Aug 22

Catalini: Culture of youth sports has to change

VENTURA COUNTY STAR
AUGUST 22, 2015
JON CATALINI

baseball_stock

Picture By DAVID YAMAMOTO

Pittsburgh Steelers linebacker James Harrison caused a stir last week after revealing he was making his kids return participation trophies.

Harrison believed his boys, 6 and 8 years old, had to learn that “sometimes your best is not enough, and that should drive you to want to do better.” He also posted on his Instagram account: “While I am very proud of my boys for everything they do and will encourage them till the day I die, these trophies will be given back until they EARN a real trophy.”

Harrison’s diatribe struck a cord with the old-school crowd who think modern parents have become too easy on their kids while instilling a sense of entitlement.

Harrison has the right to raise his children the best way he sees fit, but participation trophies aren’t the problem with youth sports.

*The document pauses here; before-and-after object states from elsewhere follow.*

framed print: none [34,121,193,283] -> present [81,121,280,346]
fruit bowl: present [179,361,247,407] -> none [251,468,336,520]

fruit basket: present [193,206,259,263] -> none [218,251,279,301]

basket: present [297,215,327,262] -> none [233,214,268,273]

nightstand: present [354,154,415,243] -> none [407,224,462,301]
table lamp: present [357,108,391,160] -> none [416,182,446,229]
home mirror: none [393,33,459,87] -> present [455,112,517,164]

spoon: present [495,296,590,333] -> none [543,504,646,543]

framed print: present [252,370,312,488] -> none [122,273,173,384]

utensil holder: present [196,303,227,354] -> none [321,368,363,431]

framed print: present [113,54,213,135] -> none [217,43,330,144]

Getting kids to participate at all has become a growing concern.

In a recent article by Sports Business Daily, citing a study by the Sports & Fitness Industry Association, inactivity among American children (ages 6-17) has risen for six straight years and was close to 20 percent in 2014. The study also found the average number of team sports played per participant has dropped 5.9 percent, falling from 2.14 to 2.01.

Adding more trophies and certificates isn’t the answer.